Holm/Wedel | Angela Heine hat keine Berührungsängste. Freimütig erzählt die Interims-Pastorin, die in Holm drei Monate für Pastorin Susanne Schmidtpott einspringt, aus ihrem Leben. Das ist spannend. Nicht so sehr wegen dem, was die 60-Jährige alles erlebte. Sondern vielmehr deswegen, wie sie darüber reflektiert. Ehrlich und unverblümt schildert Heine ihre Beweggründe, offen direkt, manchmal auch amüsant schnoddrig.

Der Lebenslauf ist schnell erzählt: Heine wurde in Hannover geboren, ging in Bremen zur Schule, studierte in Hamburg, absolvierte das Vikariat in Kiel-Kronshagen und trat mit 26 Jahren als bisher Zweitjüngste des Kirchenkreises in Rahlstedt ihre erste Pastorenstelle an. „Ich bin jetzt 34 Jahre im Geschäft“, sagt Heine lakonisch. An Ruhestand und Aufhören denkt die Pastorin deswegen noch lange nicht. Ihre Aufgaben bringen ihr nach wie vor Spaß.

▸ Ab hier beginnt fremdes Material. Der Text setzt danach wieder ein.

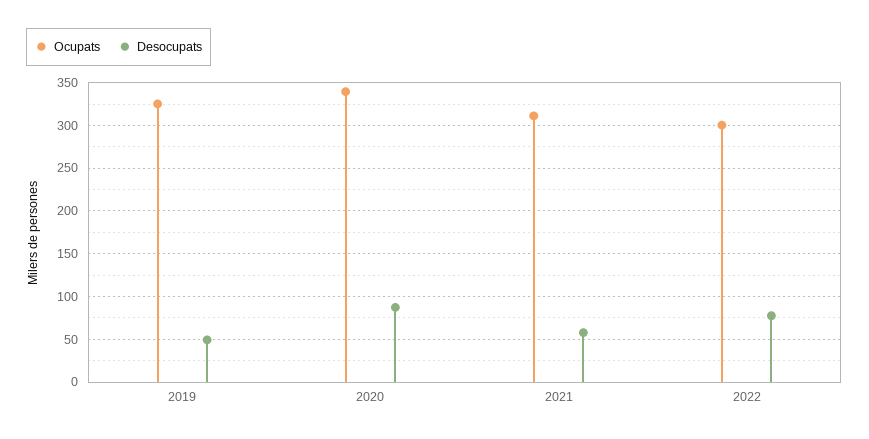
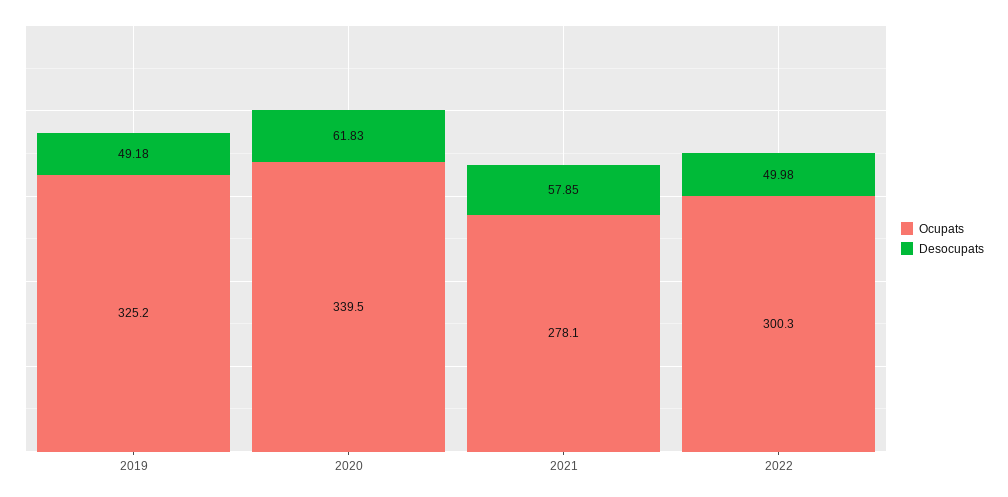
Desocupats, 2020: 90 -> 61.83
Ocupats, 2021: 310 -> 278.1
Desocupats, 2022: 80 -> 49.98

Was trieb sie dazu, sich der Theologie zu widmen? Sie sei vorbelastet, erzählt Heine lachend. Ihr Vater und ihr Großvater mütterlicherseits waren Pastoren einer Lutherischen Freikirche. Die habe sektenartige Züge gehabt, gibt Heine unverhohlen zu. Wichtiger allerdings sei ihr ein anderer Impuls gewesen: „Ich wollte meinen Vater kennenlernen“. Der sei ein sehr schwieriger Mensch gewesen. Er starb, als Heine zwölf Jahre alt war. Ihre sehr viel älteren Geschwister hätten sich bereits mit ihm auseinandersetzen können. Sie nicht. Das Humanistische Gymnasium habe ihr Sprachgefühl geschärft und sie denken gelehrt. Im Studium habe sie das dann anwenden können.

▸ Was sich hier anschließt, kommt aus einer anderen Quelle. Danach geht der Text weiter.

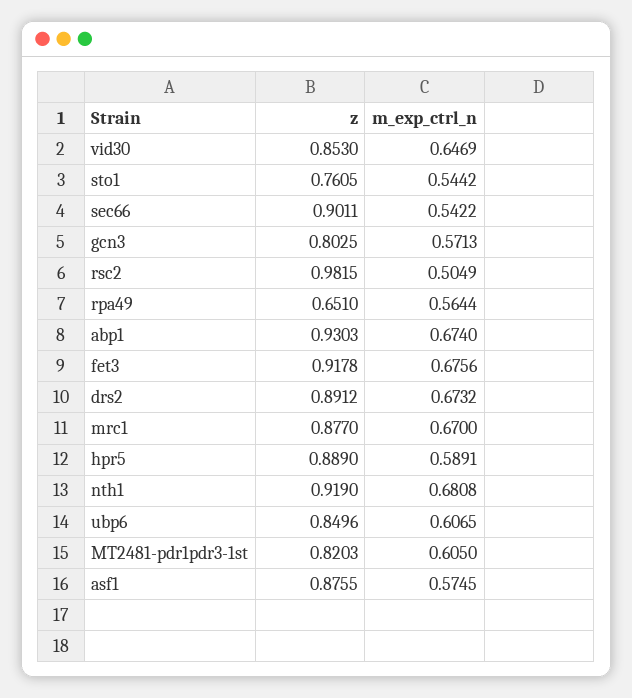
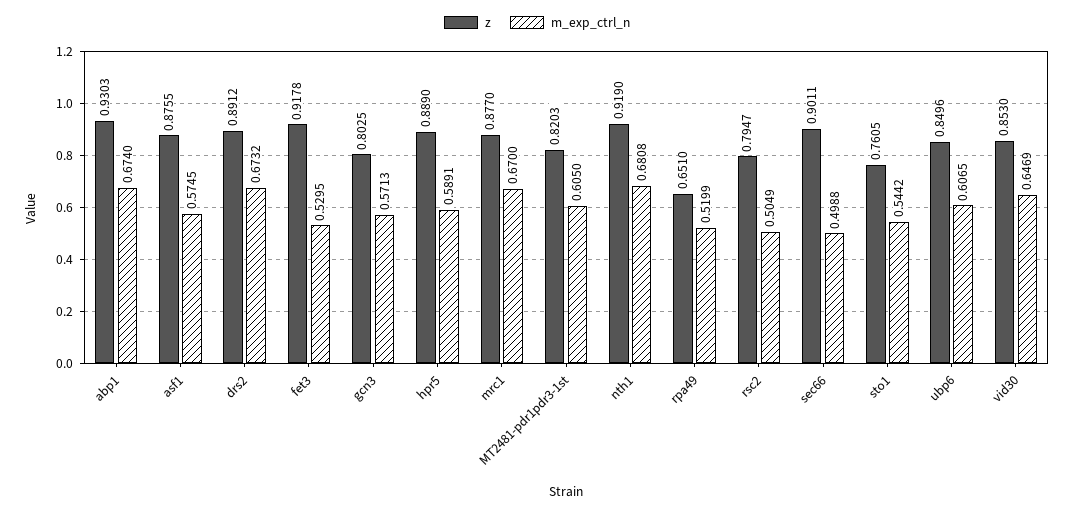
m_exp_ctrl_n, sec66: 0.5422 -> 0.4988
z, rsc2: 0.9815 -> 0.7947
m_exp_ctrl_n, rpa49: 0.5644 -> 0.5199
m_exp_ctrl_n, fet3: 0.6756 -> 0.5295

Und jetzt: stetig Sabbatical-Vertretung, immer nur drei Monate in einer Gemeinde? „Ich finde das klasse“ kommentiert Heine spontan. „Erstens ist rettender Engel eine sehr gute Rolle“, zählt sie auf. Zweitens sei sie nicht schlecht in dem, was sie tue, urteilt sie selbstbewusst. „Und drittens muss ich mich nicht mehr so tief einlassen. Das ist auch eine Hilfe.“

Lange Zeit als Geschäftsführerin

18 Jahre betreute Pastorin Heine die Hamburger Gemeinde Iserbrook, die 2008 mit Sülldorf fusionierte. Lange Zeit als Geschäftsführerin. Das bedeutete neben den eigentlichen Aufgaben viel Verwaltungs- und Personalaufwand sowie beispielsweise Gebäudemanagement. Und das bedeutete wieder: jede Menge Konflikte. „Es fing an, mich zu fressen“, erzählt Heine. Als Konsequenz wechselte die Rellingerin, die eher zufällig in der geografischen Mitte des Kirchenkreises eine neue Wohnung fand, ins Vertretungspfarramt.

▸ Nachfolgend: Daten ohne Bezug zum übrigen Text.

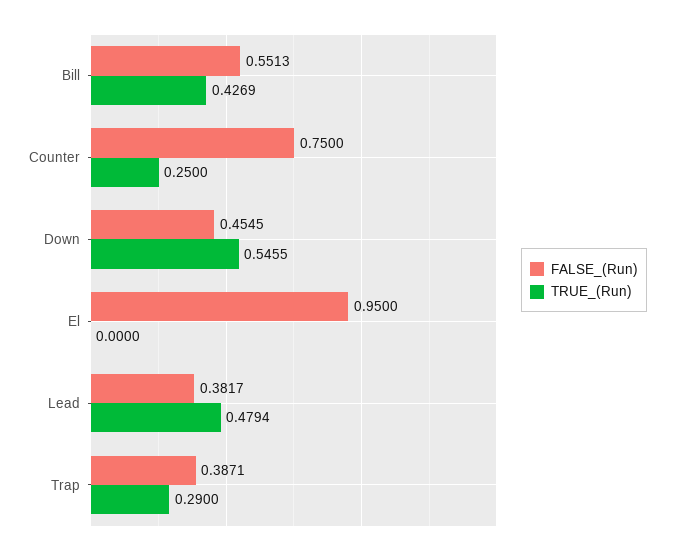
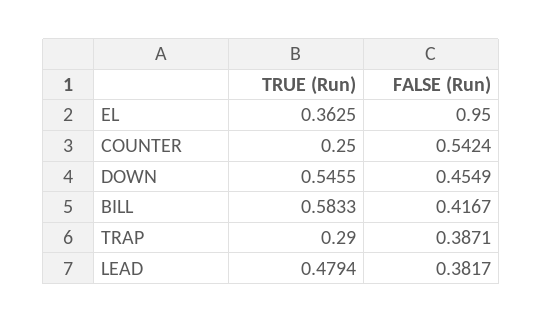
FALSE_(Run), Bill: 0.5513 -> 0.4167
TRUE_(Run), Bill: 0.4269 -> 0.5833
FALSE_(Run), Counter: 0.75 -> 0.5424
FALSE_(Run), Down: 0.4545 -> 0.4549
TRUE_(Run), El: 0 -> 0.3625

In den Interimszeiten könne sie sich auf die kirchlichen Kernaufgaben wie Taufen, Beerdigungen, Hochzeiten und Konfirmandenunterricht konzentrieren. Es sei spannend, manchmal auch witzig in verschiedene Gemeinden kurz hineinzugucken, erzählt Heine. Wenn sich Konflikte zusammenbrauten, sei sie schon wieder weg – „das ist gut“. Ihre Erfahrungen in Holm? „Sie waren hier bisher sehr nett und haben gut zugehört“, urteilt sie. „Und verständnisvoll, wenn etwas nicht gut funktioniert hat“, fügt sie an. Schmidtpotts Schwerpunkt, die Arbeit mit kleinen Kindern, liege ihr nicht, bekennt Heine. „Minigottesdienst, da muss ich mich reinfummeln.“ Doch sie weiß sich zu helfen. Sie fragt die kleinen Besucher einfach, wie es sonst so laufe. Die sprudelten dann begeistert los. Im September geht Pastorin Heine selbst zwei Wochen in Urlaub, am 1. November hält sie ihren letzten Gottesdienst in Holm.